Cadmium, which is identified as a carcinogen, leaches into crops from fertilizers. Whole grains, potatoes, other vegetables and shellfish are key dietary sources of cadmium, which also becomes airborne as a pollutant when fossil fuels are burned, and is inhaled as well as ingested.
Circumcision may lower prostate cancer risk
Houston: Men who have been circumcised are at lower risk of developing prostate cancer, a study published in the journal Cancer has suggested. The study, conducted by Fred Hutchinson Cancer Research Centre in Seattle, has found that men circumcised before their first sexual encounter have a 15 per cent lower incidence of prostate cancer. Researchers say that because circumcised men are slightly less likely to contract herpes and human papillomavirus (HPV), which previous studies have linked to a higher incidence of prostate cancer, circumcision might offer protection.
"The problem with prostate cancer studies is that a large number of cases will stay confined to the prostate, causing few, if any symptoms," said Ron Gray, a researcher at Johns Hopkins University's Bloomberg School of Public Health. "Trying to find an underlying cause for that type of cancer is difficult and often pointless," he added.

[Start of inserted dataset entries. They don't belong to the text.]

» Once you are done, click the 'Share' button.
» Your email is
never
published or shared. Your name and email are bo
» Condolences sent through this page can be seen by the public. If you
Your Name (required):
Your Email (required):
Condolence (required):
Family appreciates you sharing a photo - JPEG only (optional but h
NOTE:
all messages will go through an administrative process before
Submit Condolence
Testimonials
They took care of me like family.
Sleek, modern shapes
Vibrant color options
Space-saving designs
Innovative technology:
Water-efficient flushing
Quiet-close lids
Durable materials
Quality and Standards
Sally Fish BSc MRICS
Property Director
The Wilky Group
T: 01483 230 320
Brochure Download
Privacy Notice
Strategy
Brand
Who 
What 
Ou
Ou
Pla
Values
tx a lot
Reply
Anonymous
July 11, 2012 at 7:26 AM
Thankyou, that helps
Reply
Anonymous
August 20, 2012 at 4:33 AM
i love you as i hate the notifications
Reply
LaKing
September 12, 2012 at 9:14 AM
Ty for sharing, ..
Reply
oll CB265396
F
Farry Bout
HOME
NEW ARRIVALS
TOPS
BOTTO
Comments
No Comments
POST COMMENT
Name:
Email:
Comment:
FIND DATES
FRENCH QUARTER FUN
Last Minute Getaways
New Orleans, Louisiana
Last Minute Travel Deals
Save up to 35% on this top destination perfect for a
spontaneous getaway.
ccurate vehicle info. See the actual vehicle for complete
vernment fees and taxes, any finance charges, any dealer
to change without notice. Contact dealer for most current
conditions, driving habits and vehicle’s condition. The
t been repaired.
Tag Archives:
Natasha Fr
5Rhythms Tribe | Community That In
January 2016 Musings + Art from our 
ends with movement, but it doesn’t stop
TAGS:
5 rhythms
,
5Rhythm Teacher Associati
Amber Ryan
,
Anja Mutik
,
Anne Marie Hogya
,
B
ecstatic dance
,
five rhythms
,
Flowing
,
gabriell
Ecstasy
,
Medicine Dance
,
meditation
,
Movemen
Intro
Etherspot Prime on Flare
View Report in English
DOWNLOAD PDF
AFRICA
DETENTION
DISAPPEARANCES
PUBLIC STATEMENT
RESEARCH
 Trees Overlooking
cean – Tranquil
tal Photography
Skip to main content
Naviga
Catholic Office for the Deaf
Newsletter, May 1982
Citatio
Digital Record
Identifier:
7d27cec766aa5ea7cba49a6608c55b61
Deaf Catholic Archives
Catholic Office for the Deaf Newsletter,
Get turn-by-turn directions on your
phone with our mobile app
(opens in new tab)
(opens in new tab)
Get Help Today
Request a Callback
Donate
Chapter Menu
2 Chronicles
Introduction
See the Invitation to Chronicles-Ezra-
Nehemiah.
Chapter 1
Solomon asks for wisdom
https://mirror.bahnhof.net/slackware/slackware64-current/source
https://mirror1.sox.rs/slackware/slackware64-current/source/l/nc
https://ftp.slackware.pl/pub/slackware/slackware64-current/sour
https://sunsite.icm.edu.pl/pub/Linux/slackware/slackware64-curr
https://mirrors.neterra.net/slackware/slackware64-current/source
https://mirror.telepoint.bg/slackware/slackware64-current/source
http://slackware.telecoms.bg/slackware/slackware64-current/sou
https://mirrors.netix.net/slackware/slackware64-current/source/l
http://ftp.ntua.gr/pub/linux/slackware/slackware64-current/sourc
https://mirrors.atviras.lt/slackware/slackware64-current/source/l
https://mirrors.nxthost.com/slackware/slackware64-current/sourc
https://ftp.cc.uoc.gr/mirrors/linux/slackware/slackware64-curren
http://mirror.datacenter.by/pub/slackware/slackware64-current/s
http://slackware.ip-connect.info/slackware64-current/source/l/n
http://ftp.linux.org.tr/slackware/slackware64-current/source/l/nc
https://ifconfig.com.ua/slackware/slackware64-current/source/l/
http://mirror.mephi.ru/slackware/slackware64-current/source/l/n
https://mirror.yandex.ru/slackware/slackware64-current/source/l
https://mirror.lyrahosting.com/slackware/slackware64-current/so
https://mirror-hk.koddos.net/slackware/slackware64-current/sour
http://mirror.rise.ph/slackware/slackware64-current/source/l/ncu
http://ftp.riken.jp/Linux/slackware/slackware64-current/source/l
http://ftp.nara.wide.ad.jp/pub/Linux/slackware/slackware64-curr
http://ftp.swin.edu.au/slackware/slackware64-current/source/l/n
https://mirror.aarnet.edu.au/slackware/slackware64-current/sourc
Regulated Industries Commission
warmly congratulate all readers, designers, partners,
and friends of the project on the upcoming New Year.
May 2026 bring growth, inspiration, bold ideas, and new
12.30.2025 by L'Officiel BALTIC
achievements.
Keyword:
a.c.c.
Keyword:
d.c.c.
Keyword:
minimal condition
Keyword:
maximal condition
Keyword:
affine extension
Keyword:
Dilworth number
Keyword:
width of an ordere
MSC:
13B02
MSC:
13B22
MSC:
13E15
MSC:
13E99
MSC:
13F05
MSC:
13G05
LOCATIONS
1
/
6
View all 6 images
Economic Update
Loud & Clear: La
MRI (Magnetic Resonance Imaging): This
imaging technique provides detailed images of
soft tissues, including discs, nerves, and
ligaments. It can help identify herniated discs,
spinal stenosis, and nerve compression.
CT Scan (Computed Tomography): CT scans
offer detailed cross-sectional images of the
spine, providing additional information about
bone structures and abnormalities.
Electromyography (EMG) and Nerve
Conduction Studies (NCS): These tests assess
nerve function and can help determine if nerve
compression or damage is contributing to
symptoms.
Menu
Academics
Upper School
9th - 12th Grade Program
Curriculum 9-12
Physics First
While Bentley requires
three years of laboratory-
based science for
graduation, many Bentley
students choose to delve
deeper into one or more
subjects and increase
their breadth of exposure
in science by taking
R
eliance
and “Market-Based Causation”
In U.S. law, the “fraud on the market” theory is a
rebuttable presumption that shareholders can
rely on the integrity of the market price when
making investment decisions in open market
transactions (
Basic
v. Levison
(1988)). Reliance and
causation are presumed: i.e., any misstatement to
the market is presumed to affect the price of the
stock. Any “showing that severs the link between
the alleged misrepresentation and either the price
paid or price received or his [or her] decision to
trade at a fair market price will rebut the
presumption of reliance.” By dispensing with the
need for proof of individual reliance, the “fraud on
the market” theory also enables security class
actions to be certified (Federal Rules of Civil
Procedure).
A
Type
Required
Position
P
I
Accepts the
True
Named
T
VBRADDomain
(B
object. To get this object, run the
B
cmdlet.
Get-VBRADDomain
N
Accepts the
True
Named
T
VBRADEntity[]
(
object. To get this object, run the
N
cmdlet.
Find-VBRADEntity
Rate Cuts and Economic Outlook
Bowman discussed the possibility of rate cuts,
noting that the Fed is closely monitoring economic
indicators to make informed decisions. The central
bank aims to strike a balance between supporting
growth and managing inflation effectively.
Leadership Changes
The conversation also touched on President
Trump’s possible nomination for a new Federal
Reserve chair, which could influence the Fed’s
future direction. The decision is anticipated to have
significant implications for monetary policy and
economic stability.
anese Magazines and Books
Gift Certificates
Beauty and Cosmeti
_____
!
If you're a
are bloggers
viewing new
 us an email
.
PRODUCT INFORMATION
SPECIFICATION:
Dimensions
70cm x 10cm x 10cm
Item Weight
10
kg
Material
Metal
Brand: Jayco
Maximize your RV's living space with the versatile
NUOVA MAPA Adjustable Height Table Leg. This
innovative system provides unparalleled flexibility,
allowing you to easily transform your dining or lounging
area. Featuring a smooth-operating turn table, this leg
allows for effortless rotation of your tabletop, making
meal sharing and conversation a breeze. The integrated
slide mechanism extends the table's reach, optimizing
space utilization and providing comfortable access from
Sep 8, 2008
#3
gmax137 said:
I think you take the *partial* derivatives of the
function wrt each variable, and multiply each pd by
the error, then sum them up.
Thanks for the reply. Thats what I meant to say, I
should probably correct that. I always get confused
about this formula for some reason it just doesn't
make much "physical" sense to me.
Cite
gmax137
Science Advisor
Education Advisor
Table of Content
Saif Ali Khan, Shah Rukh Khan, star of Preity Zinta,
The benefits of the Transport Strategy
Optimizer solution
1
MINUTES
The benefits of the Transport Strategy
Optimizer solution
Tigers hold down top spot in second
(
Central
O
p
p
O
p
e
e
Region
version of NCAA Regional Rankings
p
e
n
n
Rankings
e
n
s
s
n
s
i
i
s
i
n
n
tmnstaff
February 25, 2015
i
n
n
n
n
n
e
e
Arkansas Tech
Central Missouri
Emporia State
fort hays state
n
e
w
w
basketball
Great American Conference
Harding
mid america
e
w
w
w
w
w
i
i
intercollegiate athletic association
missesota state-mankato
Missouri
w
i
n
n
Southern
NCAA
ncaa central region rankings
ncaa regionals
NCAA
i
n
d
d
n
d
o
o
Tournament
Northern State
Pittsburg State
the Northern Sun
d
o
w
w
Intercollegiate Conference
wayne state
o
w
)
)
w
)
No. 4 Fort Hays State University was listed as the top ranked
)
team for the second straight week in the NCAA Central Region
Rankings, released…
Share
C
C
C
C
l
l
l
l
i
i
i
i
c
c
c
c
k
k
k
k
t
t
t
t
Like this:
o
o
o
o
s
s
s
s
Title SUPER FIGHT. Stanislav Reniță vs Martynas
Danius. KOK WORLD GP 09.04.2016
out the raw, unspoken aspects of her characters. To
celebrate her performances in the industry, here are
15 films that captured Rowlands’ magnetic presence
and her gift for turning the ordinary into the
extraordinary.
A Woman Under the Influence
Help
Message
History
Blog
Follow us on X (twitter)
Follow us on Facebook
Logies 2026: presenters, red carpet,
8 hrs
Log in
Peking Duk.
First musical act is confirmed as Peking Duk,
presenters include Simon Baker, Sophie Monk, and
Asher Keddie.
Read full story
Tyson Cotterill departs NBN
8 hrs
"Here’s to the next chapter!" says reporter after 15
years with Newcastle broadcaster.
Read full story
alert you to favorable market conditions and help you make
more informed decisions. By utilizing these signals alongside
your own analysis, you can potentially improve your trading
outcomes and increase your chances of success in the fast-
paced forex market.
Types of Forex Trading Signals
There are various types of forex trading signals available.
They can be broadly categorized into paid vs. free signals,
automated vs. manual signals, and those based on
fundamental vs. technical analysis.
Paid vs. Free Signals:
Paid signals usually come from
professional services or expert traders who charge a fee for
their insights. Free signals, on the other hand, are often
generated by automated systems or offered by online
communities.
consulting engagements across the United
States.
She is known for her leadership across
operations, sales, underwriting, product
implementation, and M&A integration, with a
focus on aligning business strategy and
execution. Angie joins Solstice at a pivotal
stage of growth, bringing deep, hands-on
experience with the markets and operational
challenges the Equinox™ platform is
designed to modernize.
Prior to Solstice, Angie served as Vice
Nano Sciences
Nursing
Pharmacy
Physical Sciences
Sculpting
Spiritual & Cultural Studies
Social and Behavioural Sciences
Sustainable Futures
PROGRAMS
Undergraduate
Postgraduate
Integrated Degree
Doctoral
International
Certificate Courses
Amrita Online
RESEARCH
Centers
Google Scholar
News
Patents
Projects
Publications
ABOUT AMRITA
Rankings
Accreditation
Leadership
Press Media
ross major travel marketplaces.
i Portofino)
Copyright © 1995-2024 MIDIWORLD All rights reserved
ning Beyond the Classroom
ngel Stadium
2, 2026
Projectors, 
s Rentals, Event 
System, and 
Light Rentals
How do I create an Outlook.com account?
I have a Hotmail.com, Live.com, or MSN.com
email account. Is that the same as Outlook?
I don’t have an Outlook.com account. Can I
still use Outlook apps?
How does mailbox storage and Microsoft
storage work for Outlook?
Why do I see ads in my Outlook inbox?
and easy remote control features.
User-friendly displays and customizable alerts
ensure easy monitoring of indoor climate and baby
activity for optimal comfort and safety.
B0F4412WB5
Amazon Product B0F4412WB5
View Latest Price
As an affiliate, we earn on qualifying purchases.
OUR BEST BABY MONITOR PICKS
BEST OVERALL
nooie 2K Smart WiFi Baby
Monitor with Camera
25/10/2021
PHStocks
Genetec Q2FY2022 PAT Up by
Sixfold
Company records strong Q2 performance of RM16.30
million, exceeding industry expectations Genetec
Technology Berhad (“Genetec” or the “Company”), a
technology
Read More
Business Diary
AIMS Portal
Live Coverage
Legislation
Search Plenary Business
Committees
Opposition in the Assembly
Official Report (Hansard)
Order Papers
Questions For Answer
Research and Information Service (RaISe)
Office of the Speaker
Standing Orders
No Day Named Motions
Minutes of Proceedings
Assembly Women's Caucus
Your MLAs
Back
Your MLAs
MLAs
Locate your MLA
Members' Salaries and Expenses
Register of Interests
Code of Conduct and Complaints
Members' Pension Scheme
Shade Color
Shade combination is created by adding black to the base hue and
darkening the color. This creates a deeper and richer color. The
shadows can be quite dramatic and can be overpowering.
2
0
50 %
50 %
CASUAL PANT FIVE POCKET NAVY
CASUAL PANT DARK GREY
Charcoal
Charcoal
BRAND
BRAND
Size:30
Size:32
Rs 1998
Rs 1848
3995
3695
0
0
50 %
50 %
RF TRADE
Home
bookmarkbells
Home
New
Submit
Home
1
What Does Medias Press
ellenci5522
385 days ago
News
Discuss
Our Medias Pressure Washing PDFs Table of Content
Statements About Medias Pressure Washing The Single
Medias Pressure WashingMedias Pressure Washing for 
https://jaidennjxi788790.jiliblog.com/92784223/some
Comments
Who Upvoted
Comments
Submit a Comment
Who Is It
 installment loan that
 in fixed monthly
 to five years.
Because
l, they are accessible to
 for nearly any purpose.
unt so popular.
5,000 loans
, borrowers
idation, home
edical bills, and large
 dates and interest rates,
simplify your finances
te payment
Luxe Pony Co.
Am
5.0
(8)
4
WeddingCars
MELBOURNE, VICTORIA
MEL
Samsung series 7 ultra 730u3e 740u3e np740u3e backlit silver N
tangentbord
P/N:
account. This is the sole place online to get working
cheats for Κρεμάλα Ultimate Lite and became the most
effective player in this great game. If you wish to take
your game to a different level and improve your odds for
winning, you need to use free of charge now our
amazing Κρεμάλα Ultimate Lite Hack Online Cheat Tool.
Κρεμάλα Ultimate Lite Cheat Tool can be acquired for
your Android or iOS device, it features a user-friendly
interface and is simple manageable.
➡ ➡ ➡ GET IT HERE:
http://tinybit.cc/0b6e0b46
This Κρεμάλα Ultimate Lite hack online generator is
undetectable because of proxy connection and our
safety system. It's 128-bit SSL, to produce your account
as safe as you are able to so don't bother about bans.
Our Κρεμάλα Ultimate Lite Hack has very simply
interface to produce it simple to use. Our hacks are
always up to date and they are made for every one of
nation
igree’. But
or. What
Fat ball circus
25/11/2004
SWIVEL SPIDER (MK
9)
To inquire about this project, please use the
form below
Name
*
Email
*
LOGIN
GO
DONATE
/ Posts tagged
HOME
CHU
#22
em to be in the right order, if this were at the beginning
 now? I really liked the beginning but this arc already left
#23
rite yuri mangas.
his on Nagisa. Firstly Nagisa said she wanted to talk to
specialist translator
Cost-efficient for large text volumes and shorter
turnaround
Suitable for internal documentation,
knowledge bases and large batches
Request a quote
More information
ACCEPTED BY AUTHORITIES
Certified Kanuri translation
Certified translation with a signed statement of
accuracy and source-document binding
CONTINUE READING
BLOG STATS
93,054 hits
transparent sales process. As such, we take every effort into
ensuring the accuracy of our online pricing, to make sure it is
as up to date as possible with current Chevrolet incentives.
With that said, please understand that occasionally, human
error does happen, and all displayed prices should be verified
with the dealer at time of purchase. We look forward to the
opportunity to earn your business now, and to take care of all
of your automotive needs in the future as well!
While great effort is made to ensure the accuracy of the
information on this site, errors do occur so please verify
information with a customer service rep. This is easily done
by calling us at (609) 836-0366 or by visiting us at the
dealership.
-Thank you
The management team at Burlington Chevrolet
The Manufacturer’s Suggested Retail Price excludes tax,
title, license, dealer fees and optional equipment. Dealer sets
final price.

Several urologists who are in favour of circumcision agree that it is too early to draw any conclusions about how this procedure may affect prostate cancer risk.
Statins could lessen chances of Parkinson's
New York: People taking statins have a slightly lower risk of developing Parkinson's disease than those not on the cholesterol-lowering drugs, suggests a new study. The findings don't mean that taking statins will ward Parkinson's off, and the researchers say evidence that there's a link between the drugs and Parkinson's "remains unconvincing."